Dari hasil analisis diperoleh nilai WTA pertanian padi organik sebesar Rp 5 991 547.37/ha. Berdasarkan hasil penelitian Irawan (2007) tentang valuasi ekonomi lahan pertanian di Sub DAS Citarik, Kabupaten Bandung menunjukkan bahwa WTA petani lahan sawah atas jasa lingkungan lahan pertanian untuk mengendalikan banjir dan erosi tanah sebesar Rp 1.8 juta/ha bagi petani yang usahataninya menguntungkan dan sebesar Rp 3.1 juta/ha bagi petani yang usahataninya tidak menhuntungkan. Pada petani padi lahan kering, besaran WTA lebih besar dari petani padi lahan sawah terutama apabila mereka diminta untuk menerapkan teknik konservasi tanah dan air pada lahan usahataninya. Besaran WTA petani lahan kering dengan luasan lahan sebesar > 1.5 ha sebesar Rp 2.8 juta/ha, sedangkan petani dengan luasan lahan sebesar < 0.5 ha sebesar Rp 5.4 juta/ha. Berdasarkan hasil penelitian tersebut menunjukkan bahwa secara umum kesadaran petani terhadap kelestarian lingkungan masih rendah yang ditunjukkan oleh nilai WTA yang relatif tinggi. Nilai WTA pertanian padi organik lebih tinggi dari WTA lahan untuk kelestarian lingkungan lainnya menunjukkan bahwa pengetahuan petani tentang manfaat kualitas lingkungan dari pertanian padi organik masih kurang yang menyebabkan kurangnya kesadaran petani untuk menerapkan pertanian padi organik serta sikap petani yang takut menanggung risiko untuk beralih ke pertanian padi organik sehingga memiliki nilai WTA yang tinggi.
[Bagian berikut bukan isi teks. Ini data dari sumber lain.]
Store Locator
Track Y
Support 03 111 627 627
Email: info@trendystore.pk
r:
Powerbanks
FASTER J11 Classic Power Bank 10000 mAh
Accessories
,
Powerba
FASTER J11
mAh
Hal tersebut sebagaimana ditunjukkan dari Tabel 13 bahwa alasan terbesar petani tidak menerapkan pertanian padi organik yaitu belum pernah mengikuti pelatihan sehingga belum memperoleh pengetahuan tentang manfaat pertanian padi organik (25.00%) serta belum berani menanggung risiko untuk beralih ke pertanian padi organik (19.44%).
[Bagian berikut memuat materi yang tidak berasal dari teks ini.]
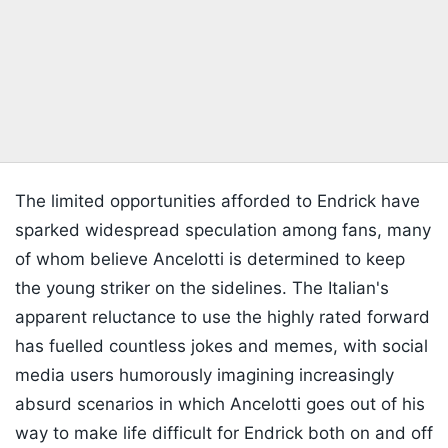
The limited opportunities afforded to Endrick have
sparked widespread speculation among fans, many
of whom believe Ancelotti is determined to keep
the young striker on the sidelines. The Italian's
apparent reluctance to use the highly rated forward
has fuelled countless jokes and memes, with social
media users humorously imagining increasingly
absurd scenarios in which Ancelotti goes out of his
way to make life difficult for Endrick both on and off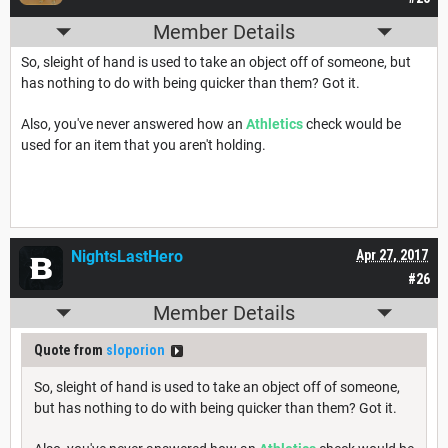
Member Details
So, sleight of hand is used to take an object off of someone, but
has nothing to do with being quicker than them? Got it.
Also, you've never answered how an
Athletics
check would be
used for an item that you aren't holding.
NightsLastHero
Apr 27, 2017
#26
Member Details
Quote from
sloporion
So, sleight of hand is used to take an object off of someone,
but has nothing to do with being quicker than them? Got it.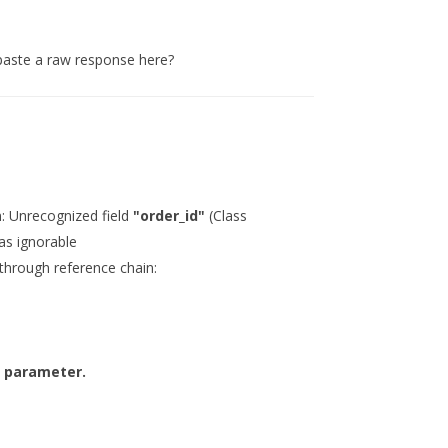
paste a raw response here?
: Unrecognized field
"order_id"
(Class
as ignorable
(through reference chain:
d parameter.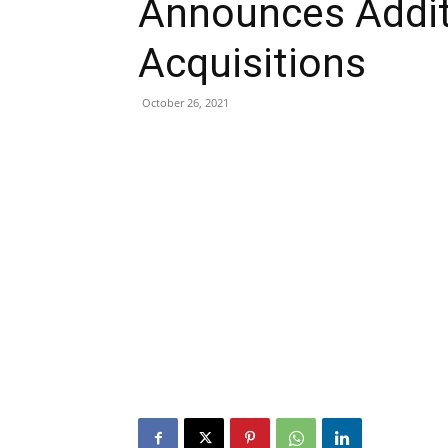
Announces Additi
Acquisitions
October 26, 2021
Sebagai perbandingan tingkat kesadaran petani terhadap kelestarian lingkungan dengan negara lain, hasil penelitian Colombo et al. (2006) di Andalusia, Spanyol menunjukkan bahwa kesediaan individu untuk membayar (willingness to pay/WTP) untuk reduksi pengaruh eksternal dari erosi tanah sebesar 11 – 53 £. Dengan mengagregatkan nilai tersebut untuk populasi diperoleh nilai sosial dalam menurunkan pengaruh off-farm dari erosi tanah sebesar 3.1 –

15.5 juta £ yaitu sebesar 95 – 160 £/ha atau sebesar Rp 1 941.016.25 – Rp 3 269.080/ha. Nilai tersebut tidak jauh berbeda dengan nilai WTA petani hasil

penelitian Irawan (2007) menunjukkan bahwa kesadaran petani terhadap kelestarian lingkungan di Indonesia sama dengan di negara Spanyol masih relatif rendah.